5-N-methylmaytenine and stepharine demonstrated immunomodulatory activity towards IL-6 and IL-8 interleukins. In the former case, both alkaloids inhibited the IL-6 production at very similar levels, which may probably be related to the formation of hydrogen bonds with the protein binding sites. In the latter case, stepharine inhibited considerably the production of IL-8 in comparison to 5-N-methylmaytenine that showed a dose dependent action (inhibitory at the IC50 dose, and stimulatory at the twofold IC50 one). Such a behavior may possibly be explained by different binding modes of the alkaloids to the interleukin monomer and dimer forms.

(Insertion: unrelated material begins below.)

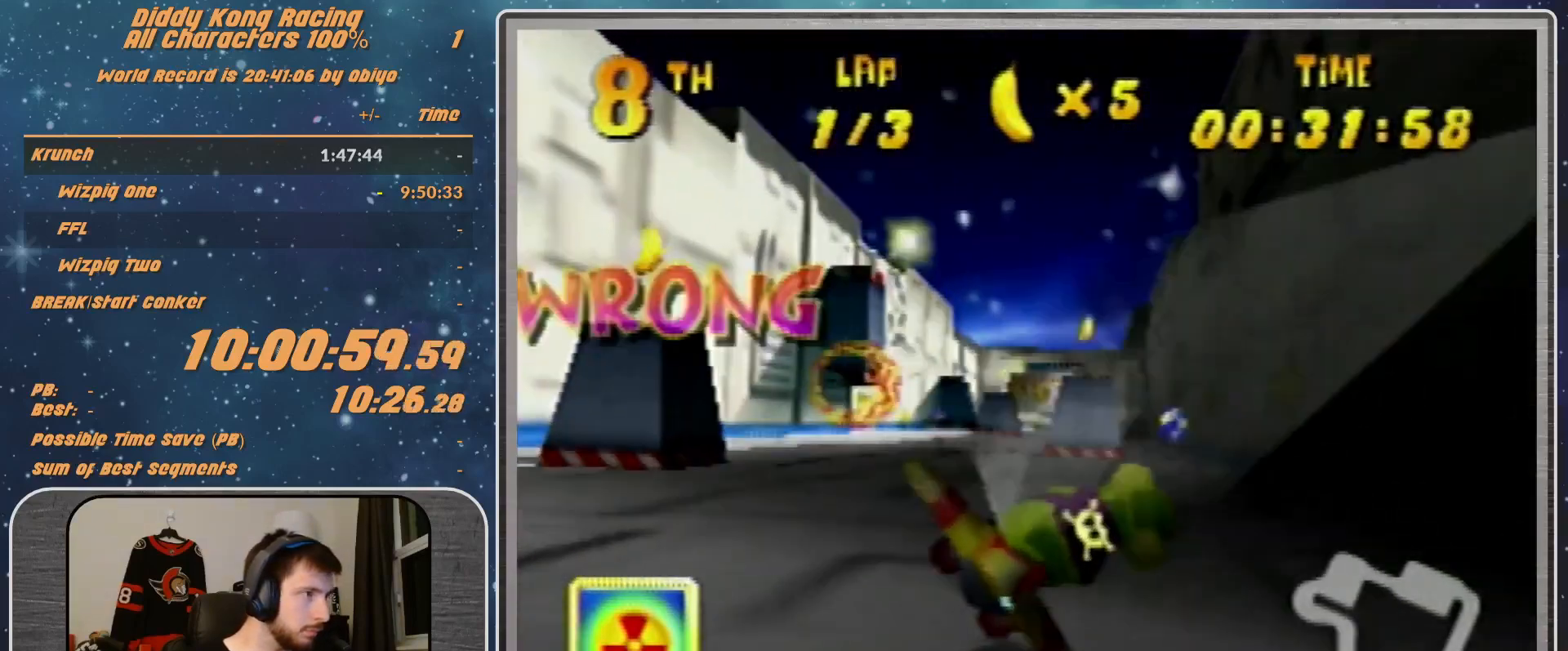
{"buttons": ["A", "R1"], "left_stick": "center", "events": [[233, "Z", "down"], [333, "Z", "up"], [500, "left_stick", "center"]]}
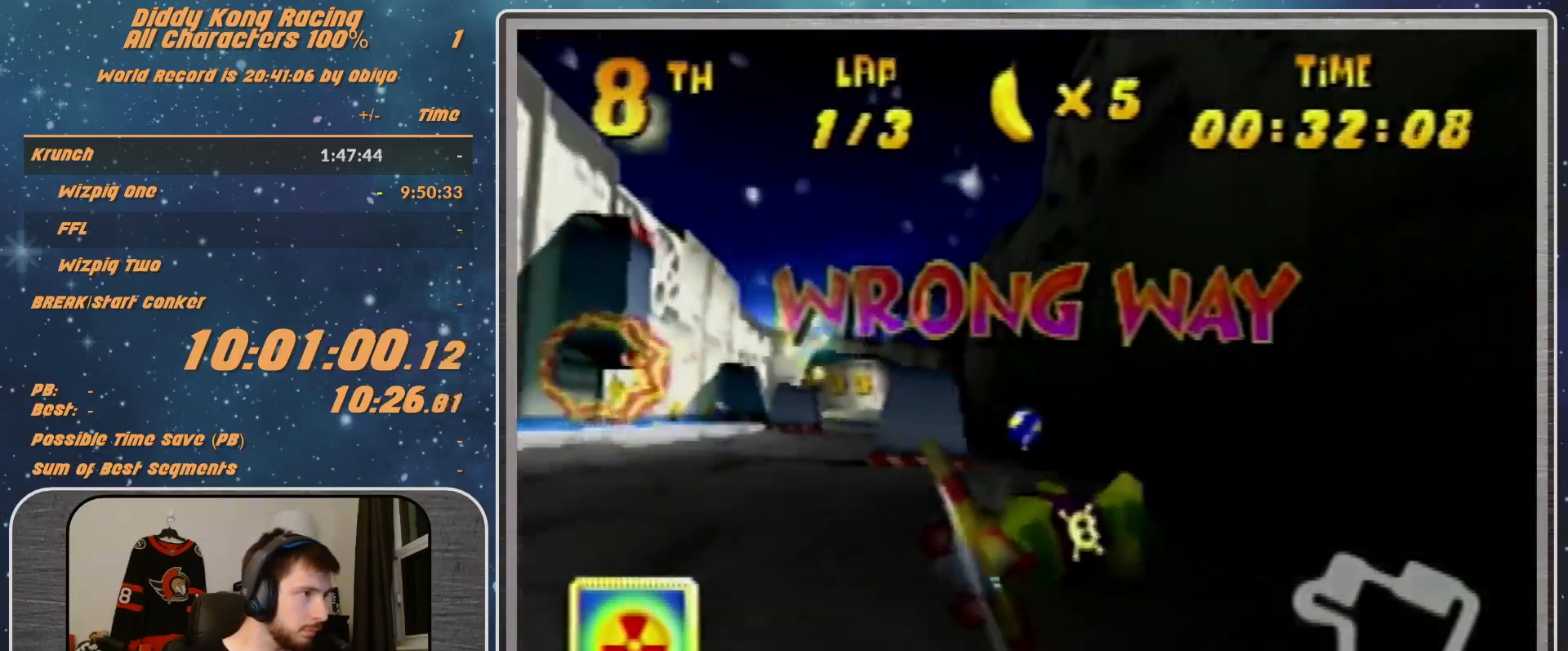
{"buttons": ["A", "R1"], "left_stick": "left", "events": [[200, "left_stick", "left"]]}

Our results suggest that 5-N-methylmaytenine and stepharine could be used as reversible AChE inhibitors in the treatment of neurological disorder manifestations, as well as candidate immunomodulatory agents in the inflammatory disease context. However, more research is necessary to better investigate the complete pharmacological potential and toxicological profile of these compounds.


The authors express their gratitude to the Analytical Center (UFAM) for assistance in analyses, to Drs M.J. Kato and L. Yamaguchi from the Institute of Chemistry of the University of São Paulo (SP, Brazil) for HRMS analyses, to MSc M.P. Muniz (National Institute for Amazonian Research–INPA, Manaus, AM, Brazil) for his assistance in treatment of HRMS spectra, and to Drs K. Pyrshev (O.V. Palladin Institute of Biochemistry–NAS, Kyiv, Ukraine) and M. Rybak (Institute of Molecular Biology and Genetics–NAS, Kyiv, Ukraine) for valuable discussions.